Mechanism study on the origin of delayed fluorescence by an analytic modeling of the electronic reflux for photosynthetic electron transport chain.

A mathematical-physical analysis model, which describes individually the electronic reflux of several significant components in the photosynthesis electron transport chain, was firstly developed. The process of electrons flowing back to the oxidized reaction center P(680)(+) was simulated by a series of photochemical reaction equations, resulting in getting the linked differential equations of delayed fluorescence (DF) intensity. MATLAB provided a computationally efficient method to solve these linked equations. Simulations based on this model showed that the decay kinetics of DF accord with double exponential.
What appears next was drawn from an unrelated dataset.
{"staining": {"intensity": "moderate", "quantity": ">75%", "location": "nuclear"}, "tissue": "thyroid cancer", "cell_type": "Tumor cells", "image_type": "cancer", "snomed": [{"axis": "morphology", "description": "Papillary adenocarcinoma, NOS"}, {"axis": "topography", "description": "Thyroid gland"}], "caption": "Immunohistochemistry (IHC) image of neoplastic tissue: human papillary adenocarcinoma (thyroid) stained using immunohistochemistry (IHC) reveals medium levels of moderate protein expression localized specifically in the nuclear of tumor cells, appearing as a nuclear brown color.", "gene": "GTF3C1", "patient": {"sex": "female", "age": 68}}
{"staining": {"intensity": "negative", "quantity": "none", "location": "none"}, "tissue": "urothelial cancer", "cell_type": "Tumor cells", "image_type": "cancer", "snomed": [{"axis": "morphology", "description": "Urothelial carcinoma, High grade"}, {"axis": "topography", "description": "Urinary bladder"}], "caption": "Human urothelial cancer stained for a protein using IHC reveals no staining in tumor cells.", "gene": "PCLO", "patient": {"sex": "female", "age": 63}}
DF components decaying in the millisecond range (fast phase) are related to the charge recombination of P(680)(+) and Q(A)(-). The components decaying in the seconds range are associated with the recombination of P(680)(+) with Q(B)(2-). The developed model was tested in maize leaves treated with different electron blockers to induce changes in photosynthesis electron transport chain. The experimental results demonstrated that the developed model can accurately determine the regulatory effects of electron blockers on photosynthesis electron transport chain. Therefore, the model presented here could be potentially useful for studying the electron transfer in plant. It also provides an experimental workbench for testing hypotheses as to the underlying mechanism controlling the change for different phases of DF.